Does dentistry work? Does medicine? Does chiropractic? The answer is impossible to give because these three are professions not treatments. One can ask, does filling teeth prevent further cavities or does heart surgery prolong life or does manipulation improve back pain but you cannot ask a simple question of the whole complex profession.
Chiropractic is often described as a package of care consisting of manipulation or mobilisation techniques, exercise prescription, ergonomic and lifestyle advice as well as general health and wellness advice. Often our role overlaps with counselling as we talk with someone about losing a job, stress management or relationship issues. All of these can, of course, have an impact on general health and even back pain.
Many studies have looked at how to predict who will get back pain and who won’t. Unfortunately most research doesn’t come up with a worthwhile answer except in one area – psychology. Asking someone if they like their job or if they like their spouse or partner is quite useful to predict who is more likely to get back pain. If someone answers no to either question then they are more likely to get back pain than someone who answers yes. So counselling is an important if more amateur part of a chiropractors job than seeing a trained psychotherapist. We often refer people to psychotherapist if a brief chat is not really going to be enough.

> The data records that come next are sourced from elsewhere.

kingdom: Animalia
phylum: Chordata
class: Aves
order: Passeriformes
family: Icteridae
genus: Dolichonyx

You can ask does the package of care compare well to another package of care. This is what the the Medical Research Council asked in 1990. They found that chiropractic care was 70% more effective than conventional medical care in the treatment of back pain. It was a pragmatic study, that is, all the chiropractors, doctors and physio’s were allowed to do whatever treatment they would normally do. Of course the physio’s hated the results and criticised the study heavily.
In a repeated study the professional rivalries were reduced by looking at the treatment interventions themselves, especially manipulation and exercise compared to drug therapy. The BEAM trial in 2005 showed that for back pain exercise is good, manipulation is better and that manipulation and exercise is best. Drug therapy did not do so well.
This was a good lesson for chiropractic or more particularly for chiropractors themselves. It meant that we cannot own a particular treatment modality, in this case – manipulation. Physio’s and osteopaths were also involved in the trial and showed they they had skill in manipulative care too.
As the market place for spinal care gets more crowded some chiropractors have sought to distinguish what they do from other health providers by stating their belief in the value of treating the vertebral subluxation complex. The origins of this rather archaic and vague term dates back to the inception of chiropractic as a profession in the 1800’s and has different meanings in medicine. Most chiropractors registered with the British Chiropractic Association prefer to describe the spinal problems that we treat in terms of biomechanical and neurological dysfunction that any medical doctor would understand. It is the same problem described differently.
Another difference is between mainstream chiropractors and the ones from the past is the the concept of disease being caused by these subluxations. Whilst there is some interesting evidence, we are a long way off being able to show that treating spinal dysfunction will help with health and disease in general. A comparison can be found with old fashioned ideas of the causes of disease in medicine in general. Until the nineteenth century the concept of the four humours of black bile (melankholia), yellow bile (cholera), phlegm (phlegma), and blood (sanguis) as the cause of all ill-health was widespread. Conventional medicine dropped these concepts as more became known. Interestingly cholera survived as a description of a different entity.
If chiropractic is to fulfill its role as the specialist provider of non-surgical spine care, working alongside mainstream health care we will have to resolve this dichotomy and explain our role as a profession not just a treatment. We will have to use universally understood terminology and apply evidence informed care for the best interest of our patients.